Parts of the exercise —
1 - In the passage on DNA methylation in HCC, which two DNMT inhibitors are named as already approved for myelodysplastic syndrome and acute myelocytic leukemia?
2 - Carry on the passage on DNA methylation in HCC, starting after its final sentence.

Source extract —

◇ ◇ ◇ ◇ ◇

Because DNA methylation affects the phenotype mainly through expression of the corresponding genes, methylation profiles could reflect the biological characteristics of HCC if “passive methylation” could be eliminated appropriately. Several reports have shown the predictive value of selected methylation events on survival [19, 24]. The methylation profile of background liver may also be associated with the recurrence-free survival of HCC patients who undergo hepatectomy [25]. We also reported a prominent relationship between the number of methylated TSGs and the time to HCC occurrence by analyzing chronic hepatitis C patients without prior history of HCC [12]. Therefore, DNA methylation is crucial for HCC emergence and may be observed at high levels in livers infected with chronic hepatitis that have a high risk of hepatocarcinogenesis. Another study reported the presence of methylated DNA from HCC cells in serum and described the circulating tumor DNA as a potential tumor marker [26].

Recent HCC therapy trials have targeted the epigenetic machinery based on the comprehensive analyses of DNA methylation profiles of this type of tumor. Several novel molecular-targeted drugs have been developed using specific cancer mutation profiles [27]. However, the mutation profile of HCC is heterogeneous [28], and the frequencies of mutations in specific genes are relatively low. Therefore, it might be difficult to target individually altered genes for HCC therapy [3,29].

On the other hand, a variety of TSGs showed abnormal DNA methylation in HCC [3] and altered epigenetic codes, including abnormal DNA methylation, could be reversed by using DNMT or HDAC inhibitors. For example, DNMT inhibitors induce the expression of inactivated TSGs through removal of promoter methylation, resulting in enhanced antitumor action. Two examples of this type of drug, 5-azacytidine and 5-aza-2′-deoxycytidine (decitabine), have already been approved for treatment of myelodysplastic syndrome and acute myelocytic leukemia [30, 31]. However, DNMT inhibitors have proven insufficient for the treatment of solid tumors in contrast to their encouraging activity against hematological malignancies [32]. Several kinds of cancers exhibit overexpression of HDACs, and transcriptional inactivation of growth-inhibitory and apoptosis-related genes have been observed through the abnormal deacetylation of histone tails. Several clinical trials involving the use of HDAC inhibitors, such as vorinostat for treatment of cutaneous T cell lymphoma, are currently ongoing [33].

◇ ◇ ◇ ◇ ◇

Saved data entries —
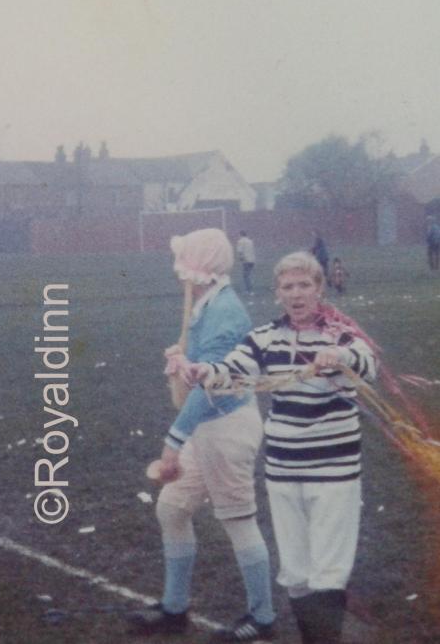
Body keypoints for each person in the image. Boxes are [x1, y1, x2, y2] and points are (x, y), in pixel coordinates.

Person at [186, 252, 377, 644]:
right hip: (284, 470)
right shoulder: (264, 337)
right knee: (296, 571)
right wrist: (204, 372)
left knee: (328, 571)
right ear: (277, 293)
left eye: (304, 285)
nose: (296, 294)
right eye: (287, 287)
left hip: (333, 471)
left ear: (319, 289)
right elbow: (232, 369)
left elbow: (367, 363)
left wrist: (338, 356)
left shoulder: (341, 334)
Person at [128, 229, 275, 642]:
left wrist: (172, 443)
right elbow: (202, 371)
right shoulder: (207, 302)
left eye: (185, 265)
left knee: (238, 520)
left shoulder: (225, 312)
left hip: (227, 428)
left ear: (202, 267)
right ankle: (175, 608)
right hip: (209, 427)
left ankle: (262, 619)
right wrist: (182, 361)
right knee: (172, 509)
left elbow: (213, 387)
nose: (179, 275)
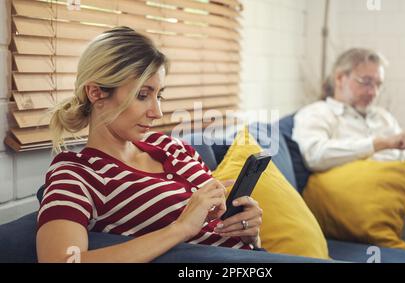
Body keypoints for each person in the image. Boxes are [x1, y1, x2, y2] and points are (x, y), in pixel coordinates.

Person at [36, 27, 263, 263]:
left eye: (159, 95)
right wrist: (181, 228)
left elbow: (235, 239)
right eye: (143, 95)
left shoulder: (174, 147)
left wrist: (250, 233)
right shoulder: (77, 174)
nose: (158, 112)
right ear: (96, 93)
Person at [292, 48, 405, 242]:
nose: (373, 92)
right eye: (366, 82)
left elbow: (403, 165)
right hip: (366, 206)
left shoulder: (383, 118)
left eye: (378, 84)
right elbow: (314, 155)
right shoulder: (317, 113)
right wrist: (380, 143)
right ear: (340, 78)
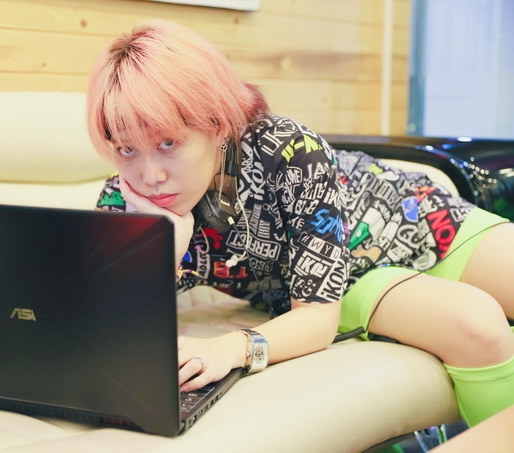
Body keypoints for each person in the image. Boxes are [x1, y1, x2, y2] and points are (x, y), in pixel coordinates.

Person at [86, 20, 514, 427]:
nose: (151, 175)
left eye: (167, 143)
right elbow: (104, 332)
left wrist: (230, 347)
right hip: (351, 276)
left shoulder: (287, 149)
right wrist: (165, 252)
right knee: (476, 325)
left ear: (216, 125)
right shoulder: (126, 203)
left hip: (416, 215)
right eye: (127, 149)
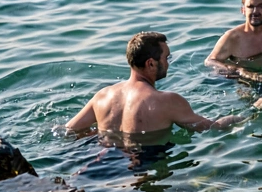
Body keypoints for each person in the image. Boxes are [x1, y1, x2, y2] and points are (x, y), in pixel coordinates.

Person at [66, 32, 248, 134]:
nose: (168, 63)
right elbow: (213, 128)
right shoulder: (167, 101)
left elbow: (69, 130)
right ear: (151, 64)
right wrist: (250, 113)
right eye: (166, 58)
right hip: (142, 167)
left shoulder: (102, 96)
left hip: (101, 162)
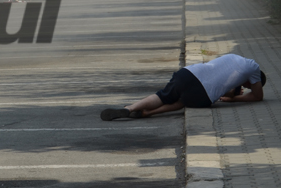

◇ ◇ ◇ ◇ ◇

Responses for each task —
1 - 5-azacytidine and 5-aza-2′-deoxycytidine (decitabine).

2 -
Epigenetic therapy that modulates the epigenetic machinery could induce the alteration of cancer phenotypes through the rewriting of “abnormal” epigenetic codes; this would represent a distinctive type of therapy that is very different from conventional anti-cancer therapy. For example, cancer cells showing stem cell-like phenotypes are often resistant to conventional chemotherapy as well as to other molecular targeting agents [34]. However, rewriting the altered epigenetic code might induce differentiation in cancer cells, which could induce sensitivity to several types of chemotherapy. Additionally, because epigenetic therapy should be effective even after administration of the active agent has been discontinued, it could be effective in combination with other chemotherapeutic agents, either by administration at the beginning of, or before, the other chemotherapy. So far, no epigenetic therapy has proven effective against human HCC, although a recent report suggested the effectiveness of HDAC inhibitor panobinostat in a mouse xenograft model of HCC in combination with sorafenib [35]. Overexpression of HDAC has been reported in HCC [36]; thus, modulation of the epigenetic machinery should prove a promising approach for treating this type of malignancy.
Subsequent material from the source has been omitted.